Forever 21 vient d’ouvrir au Dix30. Je magasine avec ma sœur. Il me faut des jeans. Ceux achetés il y a quelques mois ne me vont plus. Les coutures menacent de lâcher, aux cuisses, à la taille. Quand je m’assois, un pli de chair se forme au-dessus de la boutonnière. Une boursouflure qui enfle d’une semaine à l’autre.
Je grossis. Mes hanches s’arrondissent, le creux de mes joues se comble. Effets secondaires de la psychothérapie réussie.
La boutique est pleine. Tandis que ma sœur et moi patientons devant la salle d’essayage, je nous compare dans le miroir adjacent. Sa silhouette est pleine et ferme, la mienne immature et flasque. Malgré ses livres de plus, elle paraît svelte, dessinée. Je suis une fausse-mince-molle, une silhouette incertaine difficile à habiller, impossible à habiter.
C’est notre tour. On prend possession de nos cabines spacieuses au parfum neuf. J’enfile des jeans noirs aux jambes fuselées, que je peine à remonter jusqu’à la taille. Je rentre le ventre pour zipper, puis attacher. Le résultat est désastreux : un boudinage sombre.

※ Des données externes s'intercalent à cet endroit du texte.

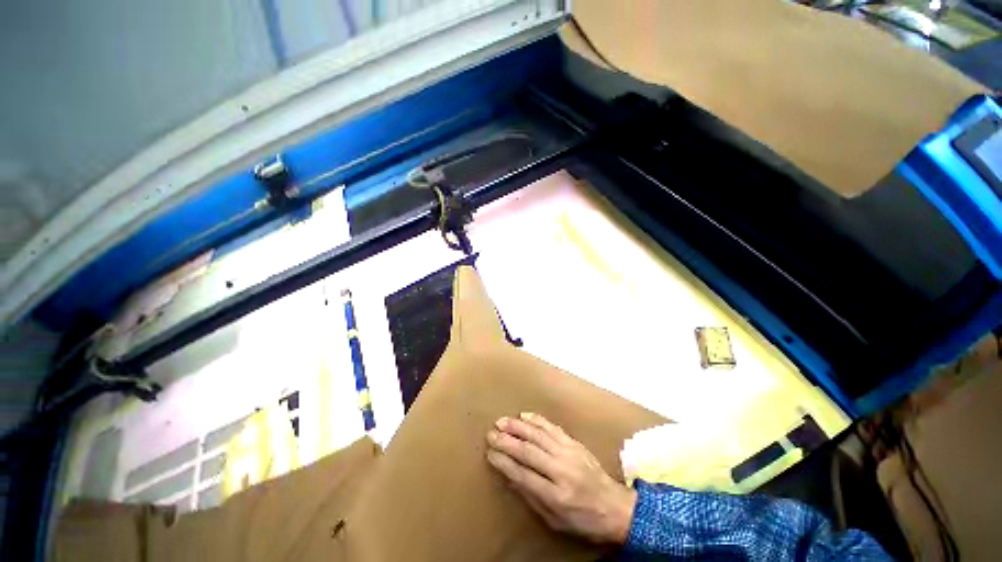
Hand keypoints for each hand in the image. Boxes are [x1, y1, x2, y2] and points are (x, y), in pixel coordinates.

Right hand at [485, 412, 636, 544]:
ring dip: (518, 426)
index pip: (523, 475)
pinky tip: (525, 415)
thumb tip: (510, 476)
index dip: (504, 462)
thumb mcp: (555, 520)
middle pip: (528, 451)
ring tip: (502, 421)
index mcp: (556, 495)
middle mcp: (561, 470)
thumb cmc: (583, 519)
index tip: (490, 453)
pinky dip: (537, 420)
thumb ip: (532, 497)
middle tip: (491, 433)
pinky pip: (552, 427)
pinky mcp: (574, 442)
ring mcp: (569, 452)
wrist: (615, 506)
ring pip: (538, 435)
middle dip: (507, 441)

Derrière le mur mitoyen, ma sœur me demande de sortir. Elle veut voir. Je ne peux pas. Mes jambes épaissies et mon cul comprimé dans le tissu bon marché ne sont pas montrables. Personne ne doit être témoin de mon état graisseux. Je l’entends pousser un soupir de l’autre côté.
À la sortie des cabines, je rends les jeans à la commis. Je me réfugie dans la section des tuniques, histoire de me draper, de flouer au maximum mes contours pour oublier que je ne ressemble plus à rien. Ma sœur vient me trouver, des pantalons noirs à la main, qu’elle me tend. La même paire, une taille plus grande.
– Je suis certaine qu’ils t’iront bien.